The stories that teach us our brand of feminism are as instructive as the idea itself. They are beautiful, diverse and poignant narratives of self-examination. And when buzzword feminism allows you to say, ‘d-uh, I am a feminist’, it is being reductive of the sensitive and liberating journey of a feminist’s self-discovery.

In India, feminism stands at a very strange cusp. It is finding its feet. While the western world is negotiating with ideas like ‘neo-feminism and ‘post-feminism’, we are beginning to recognize that women can head households, and that they have a right to terminate a marriage if they are being made to feel inferior.

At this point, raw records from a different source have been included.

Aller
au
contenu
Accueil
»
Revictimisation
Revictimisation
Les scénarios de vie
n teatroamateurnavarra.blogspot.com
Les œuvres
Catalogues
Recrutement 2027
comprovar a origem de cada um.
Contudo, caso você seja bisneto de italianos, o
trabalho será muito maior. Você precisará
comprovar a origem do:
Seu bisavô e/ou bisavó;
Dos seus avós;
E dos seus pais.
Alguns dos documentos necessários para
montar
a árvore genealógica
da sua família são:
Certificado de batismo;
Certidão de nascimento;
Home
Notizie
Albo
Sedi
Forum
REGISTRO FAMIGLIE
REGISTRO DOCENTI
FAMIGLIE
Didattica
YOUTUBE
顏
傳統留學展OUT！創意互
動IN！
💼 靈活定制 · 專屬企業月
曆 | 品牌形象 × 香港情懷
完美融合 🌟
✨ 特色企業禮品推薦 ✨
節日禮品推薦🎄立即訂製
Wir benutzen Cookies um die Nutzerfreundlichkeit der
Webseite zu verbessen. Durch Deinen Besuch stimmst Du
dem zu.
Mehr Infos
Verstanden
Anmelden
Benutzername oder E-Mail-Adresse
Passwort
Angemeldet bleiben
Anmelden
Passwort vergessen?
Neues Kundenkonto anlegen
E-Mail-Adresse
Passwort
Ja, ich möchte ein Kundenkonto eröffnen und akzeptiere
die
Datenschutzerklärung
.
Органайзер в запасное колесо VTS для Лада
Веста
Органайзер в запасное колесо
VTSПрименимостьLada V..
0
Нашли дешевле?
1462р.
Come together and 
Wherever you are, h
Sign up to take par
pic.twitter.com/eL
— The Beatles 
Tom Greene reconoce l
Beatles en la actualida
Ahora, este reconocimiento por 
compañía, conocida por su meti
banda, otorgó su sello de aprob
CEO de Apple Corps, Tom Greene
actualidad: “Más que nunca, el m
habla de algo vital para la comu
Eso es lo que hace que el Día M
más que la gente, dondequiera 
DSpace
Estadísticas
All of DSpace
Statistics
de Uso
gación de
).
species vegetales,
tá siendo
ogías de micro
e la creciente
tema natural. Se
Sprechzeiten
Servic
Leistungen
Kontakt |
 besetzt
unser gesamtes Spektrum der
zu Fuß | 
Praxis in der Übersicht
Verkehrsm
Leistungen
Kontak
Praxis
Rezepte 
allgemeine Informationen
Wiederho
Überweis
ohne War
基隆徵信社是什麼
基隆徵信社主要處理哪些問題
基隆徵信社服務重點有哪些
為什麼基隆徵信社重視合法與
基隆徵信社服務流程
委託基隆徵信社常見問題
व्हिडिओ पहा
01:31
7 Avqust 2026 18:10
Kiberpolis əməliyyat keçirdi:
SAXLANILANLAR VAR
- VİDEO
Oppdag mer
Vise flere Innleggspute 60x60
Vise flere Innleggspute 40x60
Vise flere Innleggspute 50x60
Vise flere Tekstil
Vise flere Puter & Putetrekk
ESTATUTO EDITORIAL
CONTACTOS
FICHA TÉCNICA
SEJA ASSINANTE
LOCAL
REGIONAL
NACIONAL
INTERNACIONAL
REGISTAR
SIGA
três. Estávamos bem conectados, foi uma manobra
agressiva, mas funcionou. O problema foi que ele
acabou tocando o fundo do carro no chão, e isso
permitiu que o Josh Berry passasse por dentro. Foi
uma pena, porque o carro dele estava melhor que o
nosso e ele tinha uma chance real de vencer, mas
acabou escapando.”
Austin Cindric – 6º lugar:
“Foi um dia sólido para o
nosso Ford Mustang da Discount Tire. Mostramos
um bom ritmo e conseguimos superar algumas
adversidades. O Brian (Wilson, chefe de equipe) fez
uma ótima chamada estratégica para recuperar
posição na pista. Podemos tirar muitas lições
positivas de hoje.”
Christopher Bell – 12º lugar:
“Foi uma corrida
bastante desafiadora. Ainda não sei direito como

We are just catching up to the fact that sexual abuse is not funny (consider the praise the film Fan has earned for that one dialogue). We have just understood that it is alright to fight traditions if they restrict our freedoms. We are waking up to the tremendous subversive potential of feminism. To be told at this stage that feminism is popular, after all, is like being told that our work is done. And I cannot think of anything more dangerous than that.

The way buzzword feminism has been received in the in other parts of the world ought to teach us some things. It’s a good idea let it teach us that we need to stop judging each others’ idea of feminism. But is also a good idea to let it teach us that feminism is fabulously complicated, gloriously empowering and rigorously inventive. It is too large to be a buzzword. And too rebellious to be a fad.